Le fossé entre les revenus et les fortunes, tel que nous le constatons aujourd’hui, représente un problème urgent pour l’égalité entre les pays et dans les pays. Entre temps, l’inégalité croissante dépasse de loin ce que la majorité des personnes dans de nombreuses sociétés considère comme étant approprié ou juste. La dimension que peut prendre une répartition inégale pour être acceptée par la société varie.
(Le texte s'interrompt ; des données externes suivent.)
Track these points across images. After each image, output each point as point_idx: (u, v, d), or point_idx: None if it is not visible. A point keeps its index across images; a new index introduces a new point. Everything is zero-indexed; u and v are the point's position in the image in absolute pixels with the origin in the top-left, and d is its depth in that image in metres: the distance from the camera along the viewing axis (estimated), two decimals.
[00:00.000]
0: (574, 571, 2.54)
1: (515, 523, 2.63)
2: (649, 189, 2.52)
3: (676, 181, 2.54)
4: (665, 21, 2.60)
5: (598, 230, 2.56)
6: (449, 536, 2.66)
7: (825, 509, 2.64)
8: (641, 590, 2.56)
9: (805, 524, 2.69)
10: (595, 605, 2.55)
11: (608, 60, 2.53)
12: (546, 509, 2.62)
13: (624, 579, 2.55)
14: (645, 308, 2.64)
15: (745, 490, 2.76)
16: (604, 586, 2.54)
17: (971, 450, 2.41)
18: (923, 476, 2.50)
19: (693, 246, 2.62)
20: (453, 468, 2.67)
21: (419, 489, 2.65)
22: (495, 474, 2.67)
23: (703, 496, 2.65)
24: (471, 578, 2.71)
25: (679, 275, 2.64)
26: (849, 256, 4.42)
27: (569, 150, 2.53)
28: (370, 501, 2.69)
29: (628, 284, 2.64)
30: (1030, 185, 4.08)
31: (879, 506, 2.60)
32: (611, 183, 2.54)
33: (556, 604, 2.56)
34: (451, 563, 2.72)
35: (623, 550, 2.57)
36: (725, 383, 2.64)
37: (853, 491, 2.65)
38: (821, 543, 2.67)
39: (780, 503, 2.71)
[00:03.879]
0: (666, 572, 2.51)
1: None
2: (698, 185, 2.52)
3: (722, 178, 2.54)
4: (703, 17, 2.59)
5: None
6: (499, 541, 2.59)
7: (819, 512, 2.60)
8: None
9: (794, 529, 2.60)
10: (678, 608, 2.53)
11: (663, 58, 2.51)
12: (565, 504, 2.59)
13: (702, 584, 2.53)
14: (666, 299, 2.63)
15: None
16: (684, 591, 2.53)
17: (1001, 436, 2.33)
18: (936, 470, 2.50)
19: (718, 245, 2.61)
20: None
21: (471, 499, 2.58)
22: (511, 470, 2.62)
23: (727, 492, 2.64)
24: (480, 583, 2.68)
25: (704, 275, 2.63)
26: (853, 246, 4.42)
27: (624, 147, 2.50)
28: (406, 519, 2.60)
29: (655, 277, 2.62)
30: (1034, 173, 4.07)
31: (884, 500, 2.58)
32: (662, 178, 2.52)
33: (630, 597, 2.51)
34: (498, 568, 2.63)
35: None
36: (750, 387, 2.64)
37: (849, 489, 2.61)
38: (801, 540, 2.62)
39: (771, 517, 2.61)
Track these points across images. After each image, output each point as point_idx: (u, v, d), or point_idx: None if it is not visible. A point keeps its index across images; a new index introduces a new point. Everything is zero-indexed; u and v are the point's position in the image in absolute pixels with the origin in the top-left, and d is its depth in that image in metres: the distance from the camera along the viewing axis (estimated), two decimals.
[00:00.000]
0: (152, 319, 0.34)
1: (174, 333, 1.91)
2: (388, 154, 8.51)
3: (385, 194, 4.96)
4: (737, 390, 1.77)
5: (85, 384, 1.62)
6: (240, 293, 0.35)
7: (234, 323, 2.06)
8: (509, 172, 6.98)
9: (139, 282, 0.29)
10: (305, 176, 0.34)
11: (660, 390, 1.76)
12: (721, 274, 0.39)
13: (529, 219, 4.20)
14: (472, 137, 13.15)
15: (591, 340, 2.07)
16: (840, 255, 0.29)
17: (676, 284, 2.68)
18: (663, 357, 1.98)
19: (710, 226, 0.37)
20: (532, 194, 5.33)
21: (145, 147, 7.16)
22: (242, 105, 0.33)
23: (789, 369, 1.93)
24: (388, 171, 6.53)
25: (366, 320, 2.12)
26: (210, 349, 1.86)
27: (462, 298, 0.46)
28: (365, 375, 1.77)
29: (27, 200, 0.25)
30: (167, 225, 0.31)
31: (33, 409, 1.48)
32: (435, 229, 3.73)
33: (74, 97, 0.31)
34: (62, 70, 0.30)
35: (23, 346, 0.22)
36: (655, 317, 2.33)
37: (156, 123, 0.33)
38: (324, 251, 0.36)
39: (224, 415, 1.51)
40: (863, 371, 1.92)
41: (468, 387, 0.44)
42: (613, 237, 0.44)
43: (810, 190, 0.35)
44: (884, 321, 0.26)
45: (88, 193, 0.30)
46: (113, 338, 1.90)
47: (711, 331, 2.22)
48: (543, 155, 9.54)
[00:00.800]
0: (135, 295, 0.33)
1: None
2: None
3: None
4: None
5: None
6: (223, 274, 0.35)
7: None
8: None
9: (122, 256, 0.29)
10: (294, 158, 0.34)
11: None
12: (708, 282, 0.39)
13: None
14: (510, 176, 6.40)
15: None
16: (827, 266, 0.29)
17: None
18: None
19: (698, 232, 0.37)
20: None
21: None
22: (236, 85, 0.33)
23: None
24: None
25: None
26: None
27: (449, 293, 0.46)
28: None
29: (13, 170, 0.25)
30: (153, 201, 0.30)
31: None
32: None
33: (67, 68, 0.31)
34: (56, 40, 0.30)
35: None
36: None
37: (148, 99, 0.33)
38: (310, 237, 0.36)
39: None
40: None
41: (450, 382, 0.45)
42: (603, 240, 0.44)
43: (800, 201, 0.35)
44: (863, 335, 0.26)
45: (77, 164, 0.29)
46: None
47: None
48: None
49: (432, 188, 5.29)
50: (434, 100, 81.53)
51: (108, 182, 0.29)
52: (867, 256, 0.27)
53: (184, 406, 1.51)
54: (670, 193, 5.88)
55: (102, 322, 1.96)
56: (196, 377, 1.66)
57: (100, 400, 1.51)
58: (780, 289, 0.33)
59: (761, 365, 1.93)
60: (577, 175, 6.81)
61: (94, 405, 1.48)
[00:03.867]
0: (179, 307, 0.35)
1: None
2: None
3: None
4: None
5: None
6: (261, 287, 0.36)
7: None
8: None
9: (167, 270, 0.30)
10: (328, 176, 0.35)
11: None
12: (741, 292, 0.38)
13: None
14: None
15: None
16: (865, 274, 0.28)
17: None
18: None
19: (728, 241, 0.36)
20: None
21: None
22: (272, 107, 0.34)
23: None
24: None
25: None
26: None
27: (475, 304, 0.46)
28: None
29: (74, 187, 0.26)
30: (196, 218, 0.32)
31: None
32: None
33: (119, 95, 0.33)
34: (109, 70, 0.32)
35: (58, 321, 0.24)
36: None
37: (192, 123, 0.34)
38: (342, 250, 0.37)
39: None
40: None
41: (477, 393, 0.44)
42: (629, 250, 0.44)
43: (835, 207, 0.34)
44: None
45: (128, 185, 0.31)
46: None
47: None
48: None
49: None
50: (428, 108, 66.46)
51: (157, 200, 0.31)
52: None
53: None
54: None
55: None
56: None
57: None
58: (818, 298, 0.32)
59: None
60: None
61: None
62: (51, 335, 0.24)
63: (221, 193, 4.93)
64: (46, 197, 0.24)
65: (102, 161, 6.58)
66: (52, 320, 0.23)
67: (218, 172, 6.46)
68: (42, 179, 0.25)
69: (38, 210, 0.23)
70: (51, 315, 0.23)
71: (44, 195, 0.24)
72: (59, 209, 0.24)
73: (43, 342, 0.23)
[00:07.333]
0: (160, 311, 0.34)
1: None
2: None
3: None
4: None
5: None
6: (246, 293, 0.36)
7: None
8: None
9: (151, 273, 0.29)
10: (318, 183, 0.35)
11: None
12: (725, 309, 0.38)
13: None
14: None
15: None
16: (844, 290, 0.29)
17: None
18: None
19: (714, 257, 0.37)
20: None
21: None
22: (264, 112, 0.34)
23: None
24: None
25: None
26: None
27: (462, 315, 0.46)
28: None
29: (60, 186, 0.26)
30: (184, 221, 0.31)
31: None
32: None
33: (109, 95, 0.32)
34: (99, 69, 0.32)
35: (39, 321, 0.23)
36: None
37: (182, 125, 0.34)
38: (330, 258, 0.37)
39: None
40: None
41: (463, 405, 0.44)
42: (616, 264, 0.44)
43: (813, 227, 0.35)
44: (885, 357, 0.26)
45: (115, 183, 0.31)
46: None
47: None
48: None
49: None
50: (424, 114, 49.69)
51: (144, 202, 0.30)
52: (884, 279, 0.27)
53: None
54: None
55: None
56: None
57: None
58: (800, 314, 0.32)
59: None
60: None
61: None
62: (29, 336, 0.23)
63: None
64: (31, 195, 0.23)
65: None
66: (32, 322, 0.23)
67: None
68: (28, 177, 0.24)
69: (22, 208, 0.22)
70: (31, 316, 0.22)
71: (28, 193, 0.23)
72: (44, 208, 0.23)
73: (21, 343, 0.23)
Les sociétés actuelles sont à des lieues de la conception antique du philosophe Platon selon laquelle une société juste se distingue par le fait que les riches possèdent au maximum quatre fois plus que les plus pauvres.

Une répartition fortement inégale des revenus et des fortunes a toutefois aussi des répercussions économiques, sociales et politiques très concrètes :

  • l’inégalité est un frein à la prospérité économique, mais trouve ses origines dans différentes dérives sociales.
  • l’inégalité consolide les rapports de chance et de pouvoir inégales au sein de la société ; elle empêche par conséquent la mobilité sociale et intergénérationnelle, accentue l’inégalité entre les hommes et les femmes, et rend plus difficile la lutte contre la pauvreté.
  • l’inégalité compromet la paix sociale, la stabilité politique et sape durablement la démocratie. Même dans les démocraties supposées être bien établies, la domination du processus décisionnel politique par des élites financièrement solides augmente ; la souveraineté du peuple se transforme ainsi peu à peu en souveraineté de l’argent.

Nous défendons et soutenons une politique en faveur de la justice sociale et de l’égalité des chances pour tous.